Applicants may apply for a full-term fellowship (about ten months) or a half-term fellowship (about five months).

Required Application Materials

The required application materials include a completed online application form and the following three documents, to be uploaded to your online application as three separate digital files:

1. Current résumé/curriculum vitae. Please include languages read and spoken and level of fluency.

2. One- to four-page proposal describing the project to be undertaken. Please be sure to address the following points/questions in your proposal:

  • How will the proposed project and your own professional development will benefit from a residency within a multidisciplinary community in Rome?
  • What guides or motivates your work?
  • Rome is a modern city powerfully stamped by the material remains of the past. Is this past important to your present? If so, why?
  • What, if any, resources in Rome or Italy will be significant to the completion of your proposed project?
  • What kind of workspace do you need in Rome?

Please include bibliographical notes for any sources cited (not counted toward the four-page limit). Your proposal should be double-spaced with 10- to 12-point typeface and one-inch margins.

3. Work sample. If your work is primarily text based, please submit a writing sample–published or unpublished–of up to twenty pages. Be sure to include a bibliography and footnotes (not counted toward the page limit). If your work is a mixture of text and images, sound, and/or video, please submit a portfolio of up to forty pages with links to online video and audio files.

Also needed are three reference letters from professionals acquainted with you and your work.
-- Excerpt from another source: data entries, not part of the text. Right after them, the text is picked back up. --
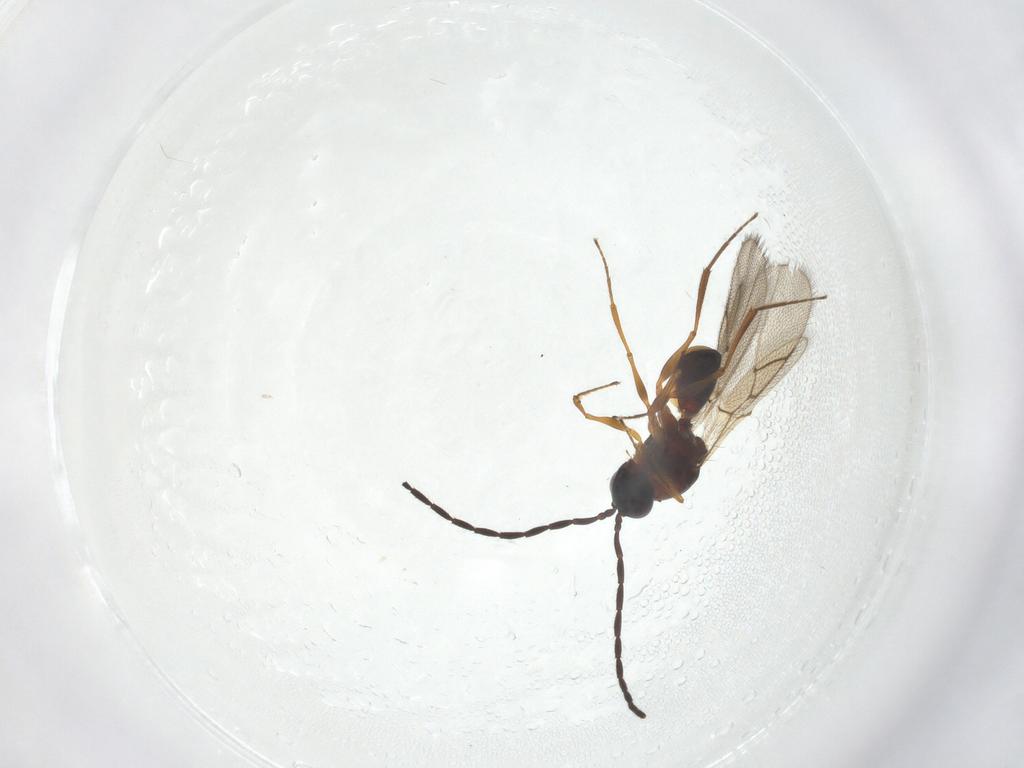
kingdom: Animalia
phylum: Arthropoda
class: Insecta
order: Hymenoptera
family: Figitidae
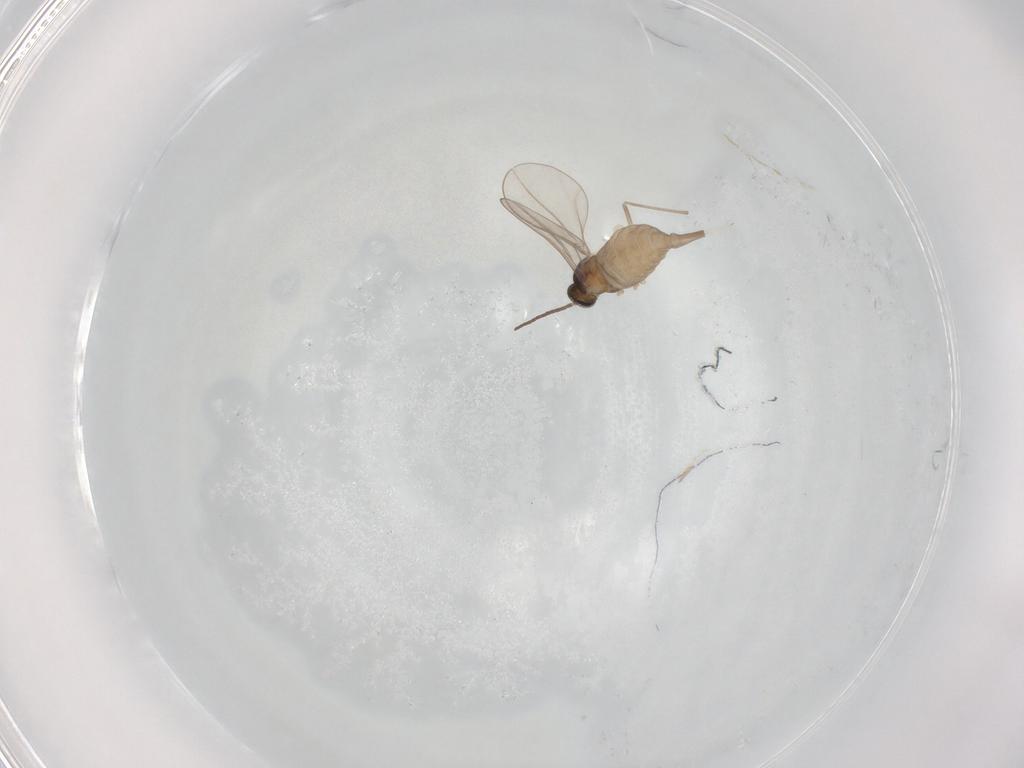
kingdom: Animalia
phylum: Arthropoda
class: Insecta
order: Diptera
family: Cecidomyiidae
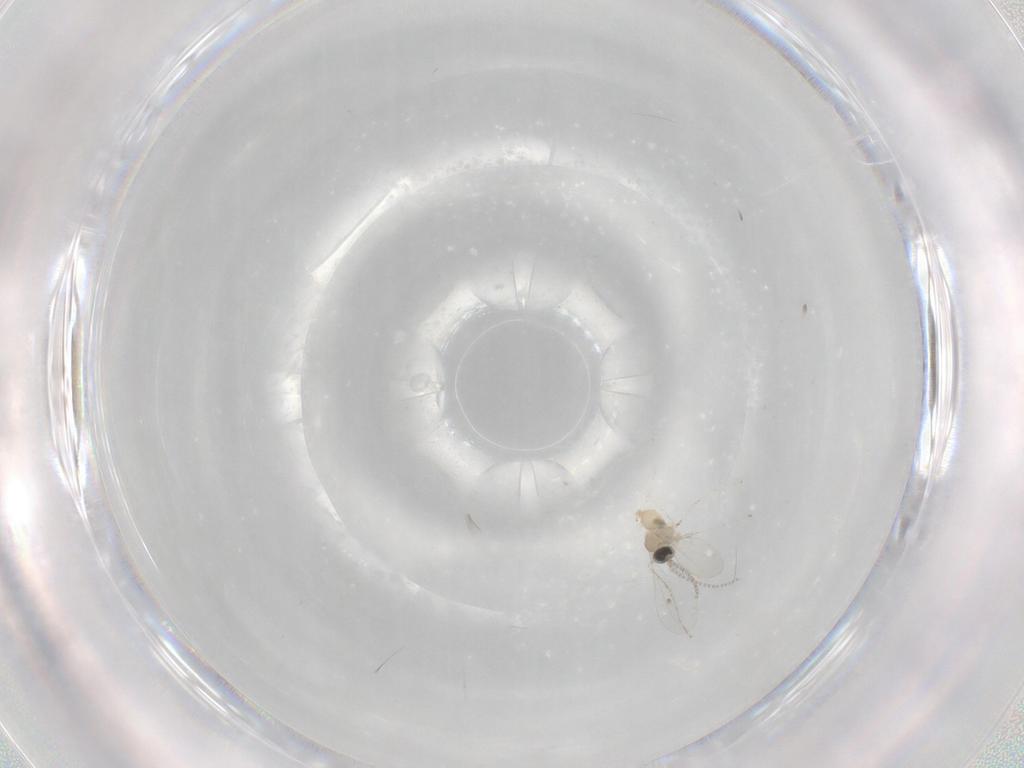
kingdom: Animalia
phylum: Arthropoda
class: Insecta
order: Diptera
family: Cecidomyiidae
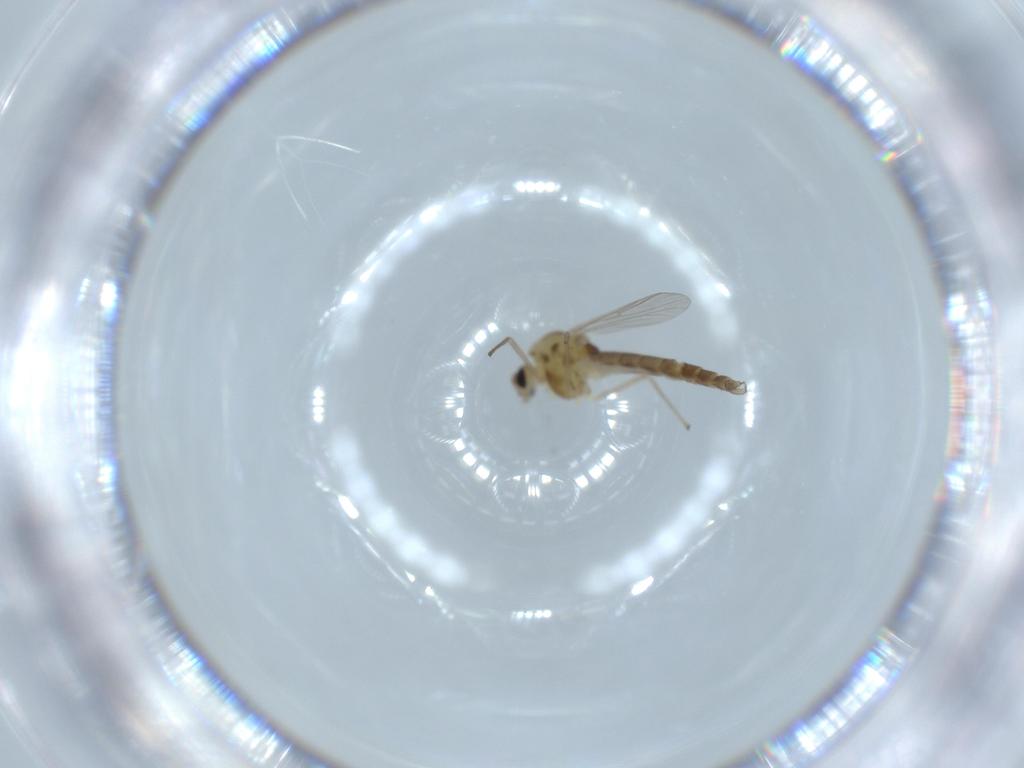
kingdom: Animalia
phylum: Arthropoda
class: Insecta
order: Diptera
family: Chironomidae
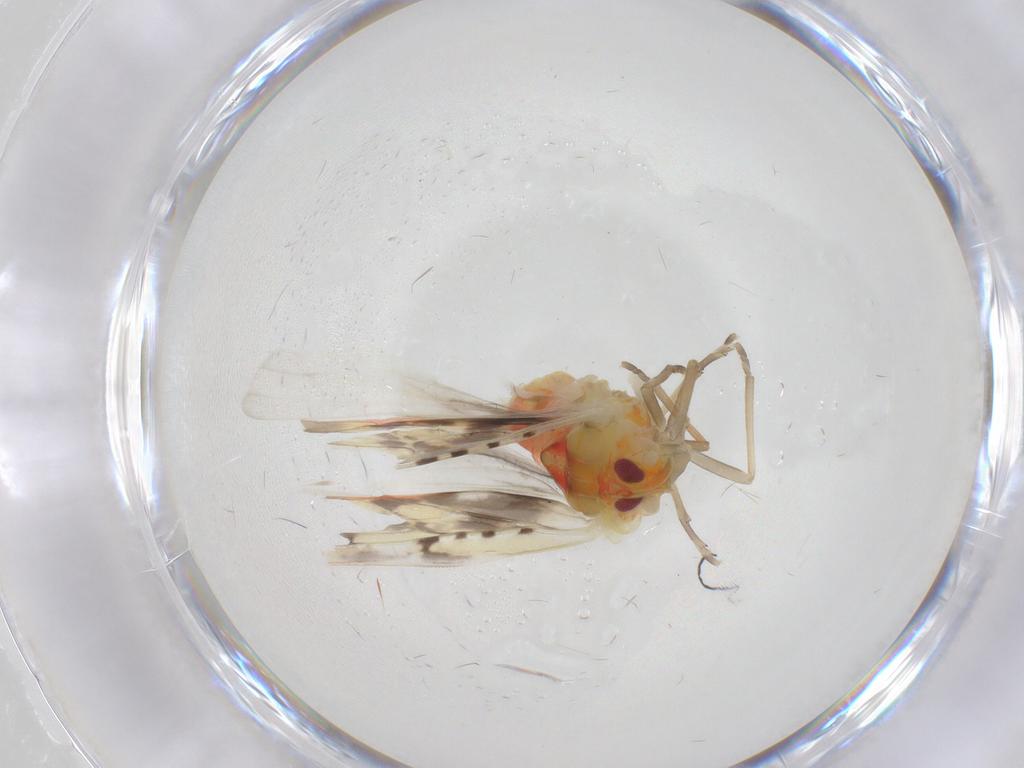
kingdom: Animalia
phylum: Arthropoda
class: Insecta
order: Hemiptera
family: Derbidae
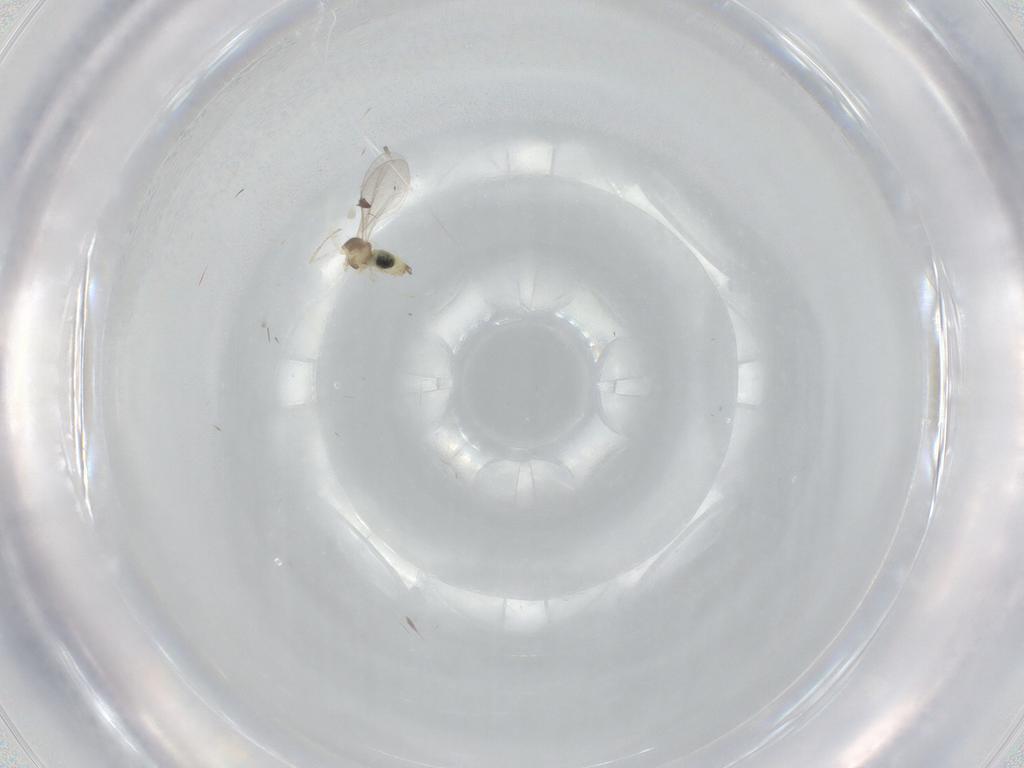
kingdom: Animalia
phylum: Arthropoda
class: Insecta
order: Diptera
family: Cecidomyiidae
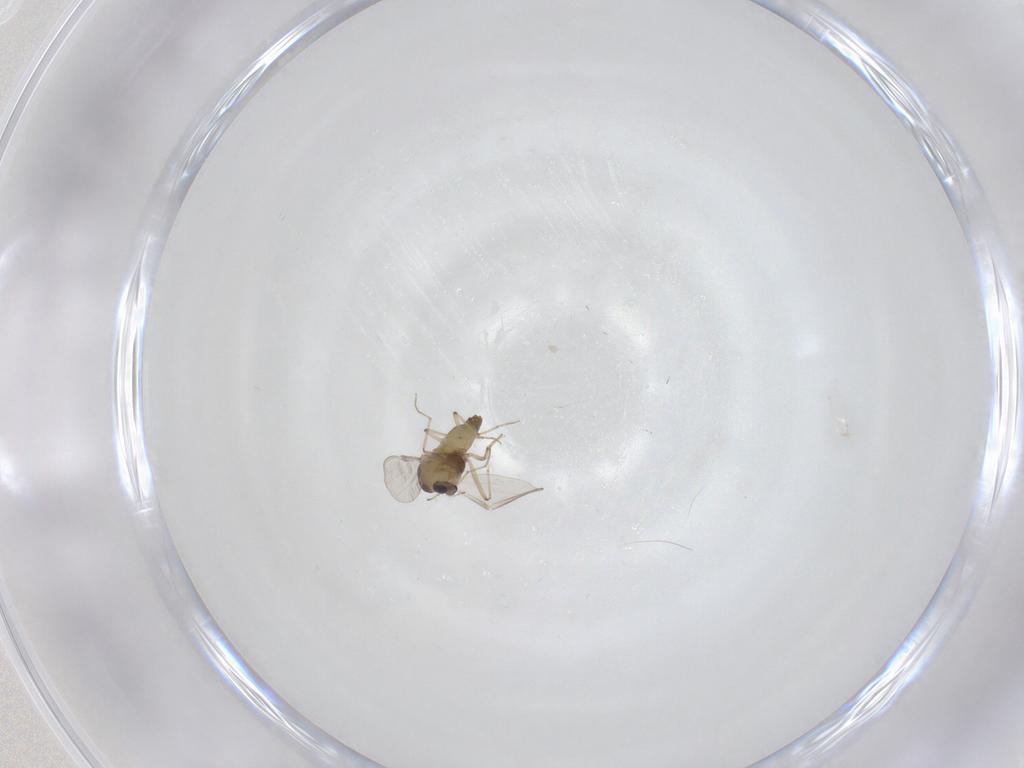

Recommenders will be asked to submit their letters electronically through our online system.

Finally, you must submit an application fee paid by credit card through our online payment option or by check or money order made payable to American Academy in Rome and mailed to the following address: 

American Academy in Rome
Attention: Environmental Arts & Humanities
535 West 22nd Street, Third Floor
New York, NY 10011

Information Sessions

This fall, the American Academy in Rome will host two in-person information sessions about the Rome Prize. The first takes place at the University of Pennsylvania in Philadelphia on Tuesday, September 24. The second will be presented at the Rhode Island School of Design in Providence on Tuesday, October 8. 

AAR will also present two general online information sessions on Zoom on September 23 and October 15. A third virtual meeting, focused only on landscape architecture, will happen on October 16.

These information sessions give prospective applicants a general overview of the Rome Prize application process, tips on what makes a successful application, and a look into the experience of living in the American Academy’s unique residential community in Rome.